Super Chess 16x16

Meet the Pieces

Click any piece on the board to see its legal moves highlighted. Below is the canonical rule for each. The full rules are on the Rules page.

The four royal pieces

King (K)

Moves one square in any direction. The royal piece — if checkmated, the game ends. May castle with a Rook under the standard chess conditions.

Queen (Q)

Slides any number of squares orthogonally or diagonally. The strongest piece on the board.

Prince (Pr)

Moves up to four squares in any direction and can jump over any piece on the board. Royal piece, but capturing it does NOT end the game.

Princess (Ps)

Moves up to four squares in any direction but cannot jump. The path must be clear; if blocked, she travels only as far as the square in front of the blocker. Royal piece, but capturing her does NOT end the game.

The new pieces

Archbishop (A)

Two-part compound move: 3 diagonal + 1 orthogonal. The Archbishop slides three squares diagonally, then steps one square up, down, left, or right from the diagonal endpoint. Cannot jump; the entire path must be clear.

Super Knight (SN)

Two-part compound move: 3 orthogonal + 1 diagonal. The Super Knight goes three squares forward, backward, left, or right, then steps one square diagonally from the orthogonal endpoint. CAN jump over any piece on the board, just like the orthodox Knight — intermediate squares do not have to be empty.

Fortress (F)

Moves one square per turn in any direction. Defensive specialist: any piece adjacent to a Fortress is protected. Only a royal piece (King, Queen, Prince, Princess) may capture a Fortress- adjacent piece without consequence. A non-royal that captures a Fortress-adjacent piece also loses itself in the same move (mutual destruction).

Super Pawn (P)

Moves one or two squares forward on every move (not just the first, like in orthodox chess). Captures one square forward-diagonally, exactly like a regular pawn. Promotes on the 16th rank to any non-King piece.

The orthodox three

Rook (R)

Slides any number of squares orthogonally. Castles with the King.

Bishop (B)

Slides any number of squares diagonally. Stays on its starting colour for the entire game.

Knight (N)

Jumps in the orthodox L-shape (two-and-one). Can jump over other pieces.

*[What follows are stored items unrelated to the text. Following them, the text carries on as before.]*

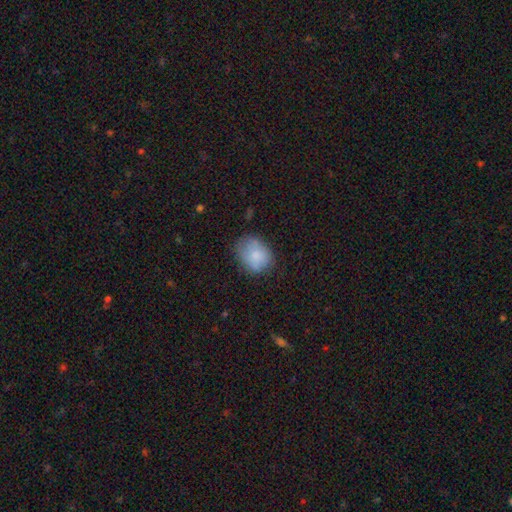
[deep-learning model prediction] A smooth galaxy with no disk features (81%) that is in between round and cigar-shaped (51%). Merging: none (62%).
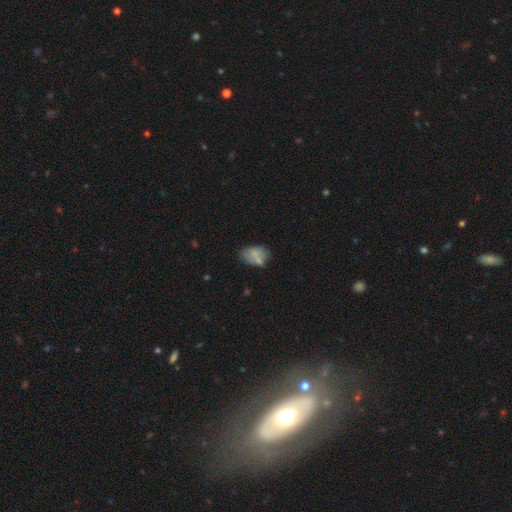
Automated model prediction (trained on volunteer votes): The model was most divided on "merging": none: 46%, minor disturbance: 29%, major disturbance: 13%, merger: 12%. More confident: how rounded — in between (85%); smooth or featured — smooth (68%).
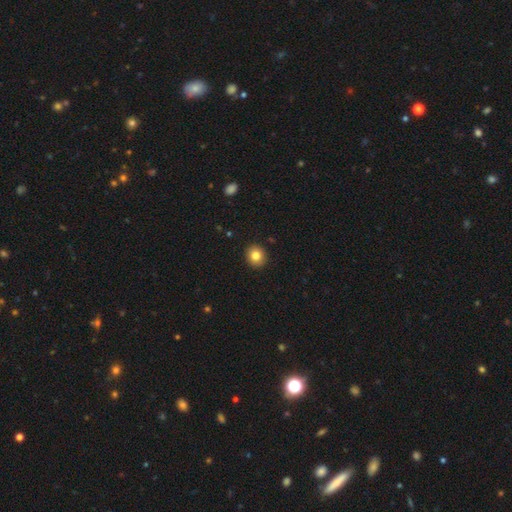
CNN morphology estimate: Q: Smooth or featured?
A: smooth (82%); runner-up: star or artifact (10%)
Q: How rounded?
A: round (88%); runner-up: in between (11%)
Q: Merging?
A: none (91%); runner-up: minor disturbance (6%)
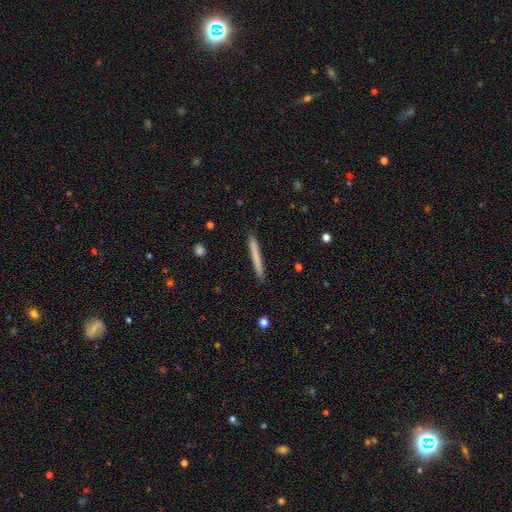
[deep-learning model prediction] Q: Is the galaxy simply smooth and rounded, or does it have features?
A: smooth — 70%.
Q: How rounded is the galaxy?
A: cigar-shaped — 97%.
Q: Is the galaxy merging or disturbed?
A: none — 91%.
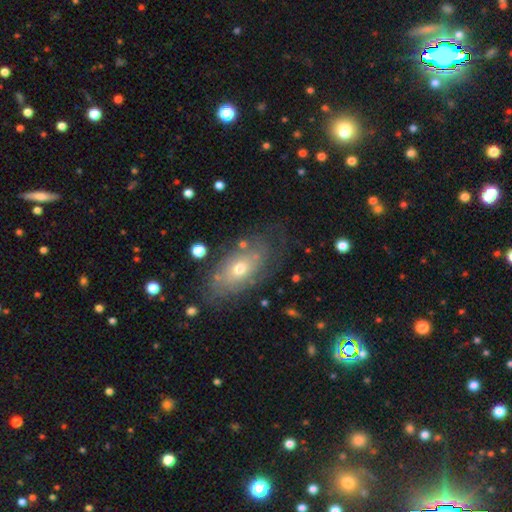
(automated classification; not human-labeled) featured or disk 52%, smooth 39%, star or artifact 9%. Down the decision tree: edge-on disk — no (85%); merging — none (70%).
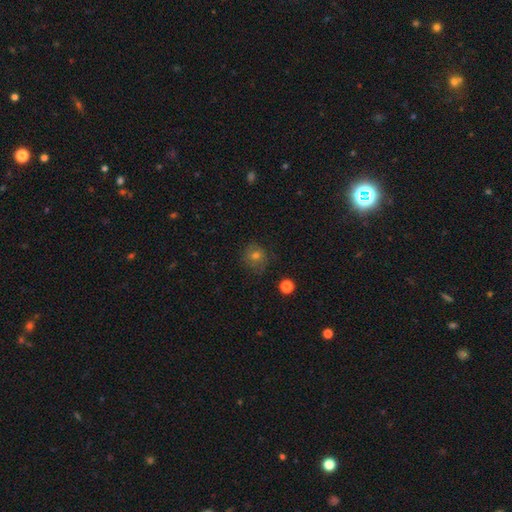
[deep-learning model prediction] This is likely a smooth galaxy (64%). How rounded: clearly round (86%). Merging: likely none (79%).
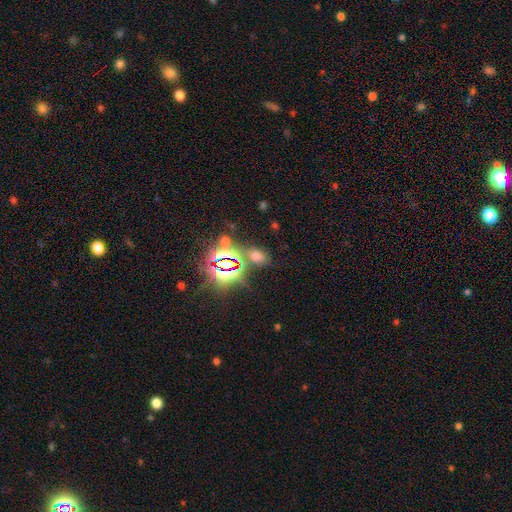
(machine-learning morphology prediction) smooth-or-featured: star or artifact: 47% | smooth: 46% | featured or disk: 7%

The patent-pending feature: every piece is reprogrammable

Reprogram every one of your pieces — Patent Pending

The unique feature of Super Chess 16x16. Every piece on your side is reprogrammable: King, Queen, Rook, Bishop, Knight, Super Pawn, Prince, Princess, Archbishop, Super Knight, Fortress — you can author each piece's movement at runtime. Select a piece, click destination squares; each click appends a (delta-row, delta-column) vector to that piece's legal-move list. Right-click removes a vector. Save the set to your account and bring your custom roster into your next game.

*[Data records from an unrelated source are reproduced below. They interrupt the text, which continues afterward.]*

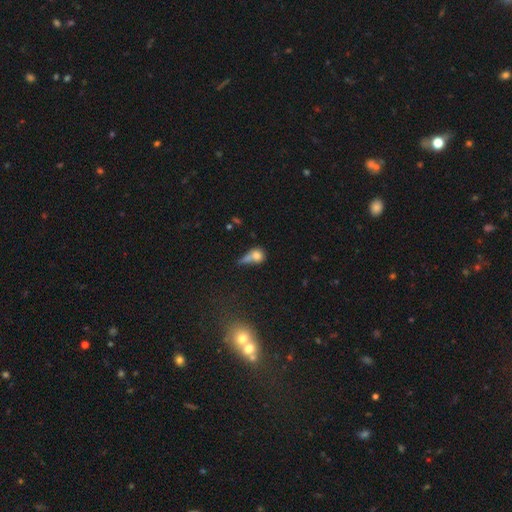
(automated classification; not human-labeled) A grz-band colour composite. It shows a smooth galaxy with no disk features (69%) that is round (54%). Merging: merger (35%).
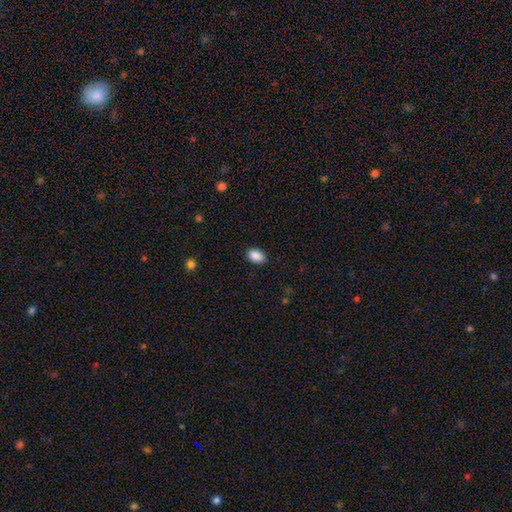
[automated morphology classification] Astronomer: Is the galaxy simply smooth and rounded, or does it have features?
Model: smooth — 89%.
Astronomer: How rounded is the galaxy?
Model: in between — 85%.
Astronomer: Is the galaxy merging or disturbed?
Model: none — 88%.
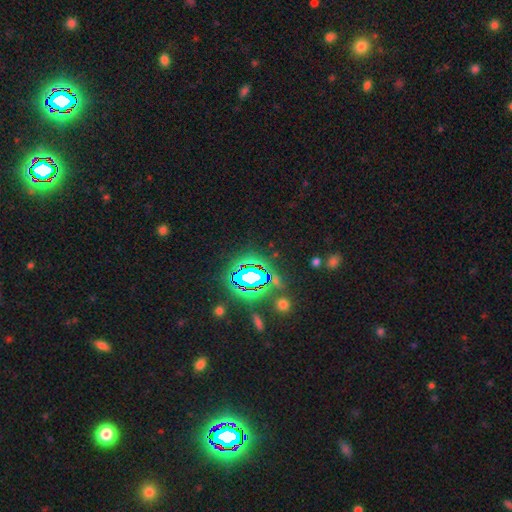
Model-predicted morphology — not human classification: Smooth or featured? star or artifact (82%)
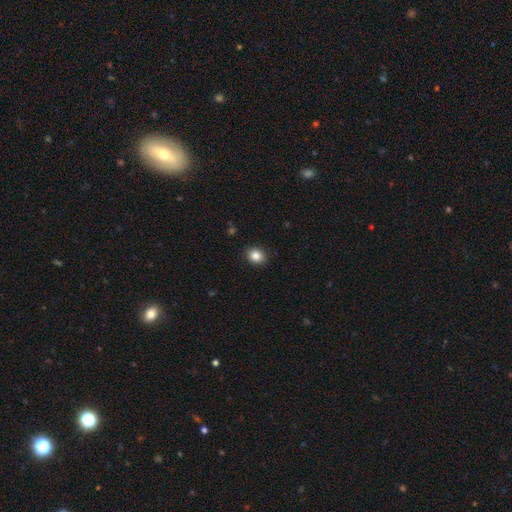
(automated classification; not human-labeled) Smooth or featured?
  - smooth: 84% *
  - star or artifact: 10%
  - featured or disk: 6%
How rounded?
  - round: 65% *
  - in between: 34%
  - cigar-shaped: 1%
Merging?
  - none: 91% *
  - minor disturbance: 6%
  - major disturbance: 2%
  - merger: 1%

Three game modes when you create a match: Default (standard rules, no reprogramming), Each side programs their own (asymmetric — only YOU know where your pieces can move; your opponent's repertoire is hidden from you and yours is hidden from them), or Both sides use the same reprogrammed pieces (symmetric — whatever vectors you add to the King apply to both Kings, etc.). You can flip back to Default any time. Read more »

U.S. Provisional Patent Application has been filed for the data-driven piece-movement engine and the runtime authoring subsystem.